##### ESTRATTO DEL DOCUMENTO #####

La stratificazione sociale del rischio è inoltre riconosciuta a tutti i passaggi descritti. Il rischio e il danno ambientale, la distruzione della bioregione, non ha le stesse ricadute su tutti. Non solo è causato dall’avidità degli industriali a cui non sono stati posti limiti, dalle menzogne (i proprietari dell’ICMESA di Meda sapevano perfettamente del danno portato dalle sostanze chimiche che poi hanno colpito la cittadinanza), ma il peso di tale inquinamento grava in larga parte sulle fasce più deboli della popolazione, che vivono ai margini, nelle zone più insalubri e più inquinate. Nel caso dell’ILVA di Taranto, sostiene Forti, la città può essere pensata, nella sua evoluzione, come del tutto costruita a partire dall’ILVA, senza alcun interesse per l’impatto ambientale proprio perché la grande opera industriale veniva vista come la speranza per sollevare dalla povertà le popolazioni locali. Per un classico caso di eterogenesi dei fini, il peso dell’ILVA oggi ricade più pesantemente sui quartieri Tamburi, Paolo VI e Città Vecchia, quelli abitati dai nipoti di quelle popolazioni. Da questo punto di vista, anche per Forti un’ecologia politica non potrebbe che essere un’ecologia dei poveri.
Un altro elemento da tenere in considerazione, trasversale a tutti i casi descritti da Forti, è la pervicacia dell’inquinamento, di qualsiasi tipo esso sia. I casi descritti dalla giornalista hanno un elemento in comune: si tratta di situazioni che avranno certamente gravi ripercussioni nel futuro. L’inquinamento portato dagli scarichi industriali di Portoscuso, come quello della piana degli agrumeti in Sicilia, sopravvivrà alle bonifiche, pur necessarie, lasciando i segni del suo passaggio ancora a lungo. Anche per questo possiamo dire che l’Antropocene è arrivato in Italia: è un viaggio, quello di un mondo con impressi i segni di un’industrializzazione senza limiti, che non è promesso breve, e che ci vedrà impegnati per molti anni, nonostante il nostro sforzo.

##### DATI FORNITI #####

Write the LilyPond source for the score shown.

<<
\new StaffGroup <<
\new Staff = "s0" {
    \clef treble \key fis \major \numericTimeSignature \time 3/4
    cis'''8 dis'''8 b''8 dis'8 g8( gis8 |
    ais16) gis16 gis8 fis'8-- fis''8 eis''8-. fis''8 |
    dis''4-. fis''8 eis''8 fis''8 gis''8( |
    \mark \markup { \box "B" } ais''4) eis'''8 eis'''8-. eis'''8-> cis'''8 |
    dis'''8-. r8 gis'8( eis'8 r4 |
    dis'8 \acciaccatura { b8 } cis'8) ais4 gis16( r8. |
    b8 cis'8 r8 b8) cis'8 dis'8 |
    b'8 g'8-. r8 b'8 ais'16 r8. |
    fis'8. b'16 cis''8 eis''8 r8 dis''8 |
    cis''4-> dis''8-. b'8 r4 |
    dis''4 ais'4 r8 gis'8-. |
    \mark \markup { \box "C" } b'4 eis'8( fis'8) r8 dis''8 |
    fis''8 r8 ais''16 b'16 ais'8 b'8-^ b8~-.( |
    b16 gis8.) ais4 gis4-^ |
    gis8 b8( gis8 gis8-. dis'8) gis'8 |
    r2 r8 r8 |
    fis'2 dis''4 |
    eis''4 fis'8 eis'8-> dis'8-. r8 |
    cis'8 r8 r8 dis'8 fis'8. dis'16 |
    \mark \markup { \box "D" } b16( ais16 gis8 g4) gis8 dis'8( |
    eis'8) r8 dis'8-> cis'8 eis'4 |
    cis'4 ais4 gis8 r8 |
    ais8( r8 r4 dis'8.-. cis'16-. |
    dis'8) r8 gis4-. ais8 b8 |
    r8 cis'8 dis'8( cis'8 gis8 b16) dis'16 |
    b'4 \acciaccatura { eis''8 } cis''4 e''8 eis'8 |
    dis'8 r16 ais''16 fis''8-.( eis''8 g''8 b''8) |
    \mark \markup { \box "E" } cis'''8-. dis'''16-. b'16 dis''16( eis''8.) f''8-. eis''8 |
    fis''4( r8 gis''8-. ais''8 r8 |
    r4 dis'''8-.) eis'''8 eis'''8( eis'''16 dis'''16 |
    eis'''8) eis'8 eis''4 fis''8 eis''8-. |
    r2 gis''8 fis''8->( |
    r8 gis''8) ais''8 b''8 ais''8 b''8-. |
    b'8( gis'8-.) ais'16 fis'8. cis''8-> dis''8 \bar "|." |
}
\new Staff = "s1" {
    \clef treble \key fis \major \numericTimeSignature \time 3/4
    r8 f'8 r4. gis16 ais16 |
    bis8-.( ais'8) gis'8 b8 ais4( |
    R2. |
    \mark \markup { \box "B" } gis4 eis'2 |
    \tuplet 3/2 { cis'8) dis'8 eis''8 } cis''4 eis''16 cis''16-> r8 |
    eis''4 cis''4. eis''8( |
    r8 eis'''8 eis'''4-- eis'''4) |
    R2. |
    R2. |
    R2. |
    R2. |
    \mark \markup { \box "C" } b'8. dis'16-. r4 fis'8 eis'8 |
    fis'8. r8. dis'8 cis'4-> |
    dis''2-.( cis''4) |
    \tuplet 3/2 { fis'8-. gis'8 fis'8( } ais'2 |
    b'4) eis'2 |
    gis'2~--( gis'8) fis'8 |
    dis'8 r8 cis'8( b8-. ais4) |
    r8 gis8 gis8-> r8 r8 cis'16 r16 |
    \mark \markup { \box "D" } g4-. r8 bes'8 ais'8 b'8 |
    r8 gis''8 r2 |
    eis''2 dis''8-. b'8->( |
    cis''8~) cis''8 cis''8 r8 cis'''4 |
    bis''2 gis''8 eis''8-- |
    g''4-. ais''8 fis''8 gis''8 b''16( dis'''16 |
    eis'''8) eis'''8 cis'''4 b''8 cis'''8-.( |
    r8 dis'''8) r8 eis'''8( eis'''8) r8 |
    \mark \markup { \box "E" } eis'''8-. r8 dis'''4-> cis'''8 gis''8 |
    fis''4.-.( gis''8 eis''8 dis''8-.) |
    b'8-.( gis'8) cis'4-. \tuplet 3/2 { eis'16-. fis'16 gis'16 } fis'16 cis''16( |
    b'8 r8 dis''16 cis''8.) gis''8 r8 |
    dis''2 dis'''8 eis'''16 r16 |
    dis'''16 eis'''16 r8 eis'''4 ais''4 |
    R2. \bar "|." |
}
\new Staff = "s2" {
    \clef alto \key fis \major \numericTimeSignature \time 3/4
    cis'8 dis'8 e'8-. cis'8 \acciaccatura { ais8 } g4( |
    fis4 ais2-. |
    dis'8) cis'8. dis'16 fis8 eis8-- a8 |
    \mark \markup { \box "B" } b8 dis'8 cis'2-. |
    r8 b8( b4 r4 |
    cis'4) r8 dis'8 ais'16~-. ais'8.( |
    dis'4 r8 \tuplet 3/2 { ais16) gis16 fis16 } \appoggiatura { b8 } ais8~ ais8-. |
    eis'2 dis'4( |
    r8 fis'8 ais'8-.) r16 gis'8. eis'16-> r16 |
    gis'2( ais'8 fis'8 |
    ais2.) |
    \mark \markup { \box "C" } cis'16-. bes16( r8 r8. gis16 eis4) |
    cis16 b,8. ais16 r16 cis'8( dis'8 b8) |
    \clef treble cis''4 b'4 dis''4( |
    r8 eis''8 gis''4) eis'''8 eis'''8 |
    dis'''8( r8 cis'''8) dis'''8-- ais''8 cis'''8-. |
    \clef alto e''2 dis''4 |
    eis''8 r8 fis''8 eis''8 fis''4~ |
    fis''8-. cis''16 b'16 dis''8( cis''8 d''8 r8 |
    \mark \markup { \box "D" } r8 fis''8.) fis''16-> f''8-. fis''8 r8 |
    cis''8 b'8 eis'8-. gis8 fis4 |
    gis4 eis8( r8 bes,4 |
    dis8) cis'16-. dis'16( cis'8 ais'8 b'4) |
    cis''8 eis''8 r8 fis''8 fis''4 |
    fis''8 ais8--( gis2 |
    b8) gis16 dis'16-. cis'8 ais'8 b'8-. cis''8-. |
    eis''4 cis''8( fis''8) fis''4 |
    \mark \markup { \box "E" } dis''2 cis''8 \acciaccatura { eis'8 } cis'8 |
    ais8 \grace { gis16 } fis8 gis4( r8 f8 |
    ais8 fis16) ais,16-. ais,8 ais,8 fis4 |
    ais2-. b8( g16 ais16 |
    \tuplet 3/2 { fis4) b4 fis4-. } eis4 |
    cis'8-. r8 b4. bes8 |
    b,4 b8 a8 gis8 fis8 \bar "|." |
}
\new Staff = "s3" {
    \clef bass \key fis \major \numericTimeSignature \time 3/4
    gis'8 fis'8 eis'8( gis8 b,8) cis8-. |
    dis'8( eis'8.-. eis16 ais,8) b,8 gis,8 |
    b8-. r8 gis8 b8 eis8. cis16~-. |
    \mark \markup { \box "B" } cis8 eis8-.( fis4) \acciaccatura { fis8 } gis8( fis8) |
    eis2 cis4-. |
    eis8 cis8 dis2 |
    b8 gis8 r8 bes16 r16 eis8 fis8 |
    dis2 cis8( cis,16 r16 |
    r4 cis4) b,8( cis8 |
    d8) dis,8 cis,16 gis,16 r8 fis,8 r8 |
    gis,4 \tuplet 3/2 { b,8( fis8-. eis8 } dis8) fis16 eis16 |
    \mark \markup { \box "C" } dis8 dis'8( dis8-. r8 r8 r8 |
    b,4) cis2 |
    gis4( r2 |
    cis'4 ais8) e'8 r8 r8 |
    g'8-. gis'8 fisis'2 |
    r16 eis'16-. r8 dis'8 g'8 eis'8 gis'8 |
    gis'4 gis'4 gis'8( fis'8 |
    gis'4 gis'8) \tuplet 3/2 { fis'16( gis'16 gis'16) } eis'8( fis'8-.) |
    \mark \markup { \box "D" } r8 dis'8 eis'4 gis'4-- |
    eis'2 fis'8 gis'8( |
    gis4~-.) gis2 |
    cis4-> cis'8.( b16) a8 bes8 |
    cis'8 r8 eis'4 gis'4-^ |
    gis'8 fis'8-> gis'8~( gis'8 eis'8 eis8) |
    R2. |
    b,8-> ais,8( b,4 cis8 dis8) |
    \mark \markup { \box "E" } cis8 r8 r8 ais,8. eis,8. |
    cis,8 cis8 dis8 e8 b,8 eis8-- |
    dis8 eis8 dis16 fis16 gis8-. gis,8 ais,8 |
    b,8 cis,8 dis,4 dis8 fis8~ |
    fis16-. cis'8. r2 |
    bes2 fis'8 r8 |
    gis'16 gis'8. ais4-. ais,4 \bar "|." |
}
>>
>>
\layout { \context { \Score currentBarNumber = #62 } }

#####

» **CONSEGNA**: Indica se le seguenti affermazioni concordano con l'estratto sull'inquinamento industriale, rispondendo sì o no e riportando tra virgolette le parole decisive dell'estratto. 1. I proprietari dell'ICMESA di Meda non erano a conoscenza del danno causato dalle sostanze chimiche. 2. Il peso dell'ILVA oggi grava soprattutto sui quartieri Tamburi, Paolo VI e Città Vecchia. 3. L'inquinamento di Portoscuso verrà eliminato dalle bonifiche.

» **RISPOSTA SCRITTA**:
1. No: «i proprietari dell’ICMESA di Meda sapevano perfettamente del danno portato dalle sostanze chimiche»
2. Sì: «il peso dell’ILVA oggi ricade più pesantemente sui quartieri Tamburi, Paolo VI e Città Vecchia»
3. No: «L’inquinamento portato dagli scarichi industriali di Portoscuso, come quello della piana degli agrumeti in Sicilia, sopravvivrà alle bonifiche, pur necessarie»